透は天井から叫んだ。すぐに部長と花子が駆けつけてきた。


「粘田くん!また天井に!?」


花子が驚いた顔で見上げる。


「いや、これは違うんです!零越が現れて、黒い影で攻撃してきて…」


「零越が来たのか!」


部長の目が再び赤く光った。


「奴め、やはり資料を盗んだな!」


「でも、どうやって見つければ…」


透が天井から降りようとしたその時、不思議な感覚が全身を包んだ。床の下、さらに深い場所から何かが呼びかけているような…。


「部長、この下に何かあります」


「下?ここは最下層だが…」


部長が首を傾げる。


「いえ、確かに何かある。スライムの直感です」


透は床に降り、手のひらを床に当てた。
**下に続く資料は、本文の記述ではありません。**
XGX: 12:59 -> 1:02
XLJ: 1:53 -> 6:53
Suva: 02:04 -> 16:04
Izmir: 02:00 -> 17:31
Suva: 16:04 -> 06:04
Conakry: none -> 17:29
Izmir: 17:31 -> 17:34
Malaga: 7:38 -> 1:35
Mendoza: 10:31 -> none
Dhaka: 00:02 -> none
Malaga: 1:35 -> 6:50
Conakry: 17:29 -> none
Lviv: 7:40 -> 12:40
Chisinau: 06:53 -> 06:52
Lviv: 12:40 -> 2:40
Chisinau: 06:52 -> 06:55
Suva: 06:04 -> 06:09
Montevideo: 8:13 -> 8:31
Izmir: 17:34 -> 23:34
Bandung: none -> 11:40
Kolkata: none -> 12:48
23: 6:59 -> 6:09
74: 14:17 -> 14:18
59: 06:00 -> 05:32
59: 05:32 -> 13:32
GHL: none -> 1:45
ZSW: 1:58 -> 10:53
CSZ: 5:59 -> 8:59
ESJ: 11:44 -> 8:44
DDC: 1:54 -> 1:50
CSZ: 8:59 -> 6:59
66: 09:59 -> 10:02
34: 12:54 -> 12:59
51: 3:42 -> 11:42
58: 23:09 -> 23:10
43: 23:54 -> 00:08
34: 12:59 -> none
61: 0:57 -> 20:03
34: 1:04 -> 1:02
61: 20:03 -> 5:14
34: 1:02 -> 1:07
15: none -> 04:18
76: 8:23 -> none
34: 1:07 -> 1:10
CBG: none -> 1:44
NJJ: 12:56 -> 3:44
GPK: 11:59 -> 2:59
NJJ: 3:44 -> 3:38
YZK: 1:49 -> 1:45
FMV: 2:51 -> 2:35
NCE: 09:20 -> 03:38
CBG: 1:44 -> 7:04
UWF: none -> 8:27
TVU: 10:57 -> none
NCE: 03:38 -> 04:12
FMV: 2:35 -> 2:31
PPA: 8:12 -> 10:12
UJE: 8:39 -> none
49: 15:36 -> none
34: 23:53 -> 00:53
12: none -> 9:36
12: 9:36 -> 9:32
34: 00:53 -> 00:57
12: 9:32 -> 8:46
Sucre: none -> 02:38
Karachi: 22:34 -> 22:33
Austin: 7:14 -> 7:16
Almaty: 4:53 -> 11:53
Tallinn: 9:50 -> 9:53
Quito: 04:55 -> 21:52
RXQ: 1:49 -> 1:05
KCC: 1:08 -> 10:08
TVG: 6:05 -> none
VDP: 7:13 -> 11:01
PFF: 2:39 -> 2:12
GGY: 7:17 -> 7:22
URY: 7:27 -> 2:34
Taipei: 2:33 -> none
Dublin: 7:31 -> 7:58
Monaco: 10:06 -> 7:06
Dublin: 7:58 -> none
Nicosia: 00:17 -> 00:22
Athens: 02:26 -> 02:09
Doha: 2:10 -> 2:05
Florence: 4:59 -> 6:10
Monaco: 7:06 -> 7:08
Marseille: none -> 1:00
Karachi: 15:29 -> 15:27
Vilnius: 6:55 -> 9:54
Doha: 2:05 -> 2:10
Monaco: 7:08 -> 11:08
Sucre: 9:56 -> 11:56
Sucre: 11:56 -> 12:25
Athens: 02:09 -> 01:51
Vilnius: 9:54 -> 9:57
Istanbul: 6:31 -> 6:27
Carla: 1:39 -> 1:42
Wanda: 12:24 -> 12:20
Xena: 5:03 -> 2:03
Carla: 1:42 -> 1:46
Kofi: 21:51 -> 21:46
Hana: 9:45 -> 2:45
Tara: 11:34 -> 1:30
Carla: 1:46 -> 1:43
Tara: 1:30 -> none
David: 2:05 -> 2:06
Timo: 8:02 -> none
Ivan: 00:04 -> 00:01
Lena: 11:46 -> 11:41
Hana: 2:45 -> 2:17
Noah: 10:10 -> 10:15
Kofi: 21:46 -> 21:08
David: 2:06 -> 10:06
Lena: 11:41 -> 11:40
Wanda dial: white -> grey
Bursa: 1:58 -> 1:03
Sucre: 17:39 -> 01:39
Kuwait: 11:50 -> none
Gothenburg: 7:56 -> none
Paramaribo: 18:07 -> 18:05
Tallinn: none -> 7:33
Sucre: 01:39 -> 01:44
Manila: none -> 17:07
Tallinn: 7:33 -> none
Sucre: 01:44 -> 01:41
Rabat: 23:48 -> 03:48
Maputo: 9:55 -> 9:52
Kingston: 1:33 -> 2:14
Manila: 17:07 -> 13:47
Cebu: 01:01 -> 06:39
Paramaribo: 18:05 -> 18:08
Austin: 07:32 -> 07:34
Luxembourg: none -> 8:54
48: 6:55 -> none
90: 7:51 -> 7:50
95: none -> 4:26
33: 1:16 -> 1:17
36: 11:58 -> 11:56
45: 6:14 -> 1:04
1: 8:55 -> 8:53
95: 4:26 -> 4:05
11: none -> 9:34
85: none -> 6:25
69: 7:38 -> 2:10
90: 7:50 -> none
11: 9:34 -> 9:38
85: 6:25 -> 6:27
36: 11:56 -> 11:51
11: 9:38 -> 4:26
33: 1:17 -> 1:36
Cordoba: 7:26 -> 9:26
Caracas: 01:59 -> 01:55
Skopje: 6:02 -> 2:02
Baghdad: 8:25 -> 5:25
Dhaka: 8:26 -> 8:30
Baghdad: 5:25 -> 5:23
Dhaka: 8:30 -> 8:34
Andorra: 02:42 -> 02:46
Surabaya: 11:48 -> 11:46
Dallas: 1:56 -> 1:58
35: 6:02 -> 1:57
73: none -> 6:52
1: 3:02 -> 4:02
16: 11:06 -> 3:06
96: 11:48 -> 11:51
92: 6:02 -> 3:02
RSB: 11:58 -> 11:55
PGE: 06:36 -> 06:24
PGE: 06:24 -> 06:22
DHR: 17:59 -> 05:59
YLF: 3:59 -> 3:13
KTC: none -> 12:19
すると、指先がぬるりと床に溶け込み、隙間から下へと伸びていく。


「これは…!」


部長と花子が驚いた顔で見守る中、透の手は床下から何かを引き上げた。それは防水ケースに入った資料の束だった。


「見つけました!市場調査データです!」


「やったー!」


花子が飛び上がって喜ぶ。部長は満足そうに頷いた。


「さすが粘田くん。スライムの能力が役に立ったな」


「ありがとうございます…でも零越は?」


「奴は逃げたようだな。だが明日のプレゼンでリベンジだ!」


部長は拳を握りしめた。


「滅びよライバル企業!」


「そのフレーズは飲み会だけにしてください…」


透は苦笑いしながら言った。


三人は資料を手に地下室を後にした。だが、彼らが去った後、暗がりから再び零越の姿が現れた。彼の背後には、さらに大きな影が忍び寄っていた。


「次は負けないよ、粘田透…」


零越がつぶやいた瞬間、背後の影が彼を包み込み、闇の中に消えていった。


月曜日のプレゼンに向けて、透たちの戦いはまだ始まったばかりだった。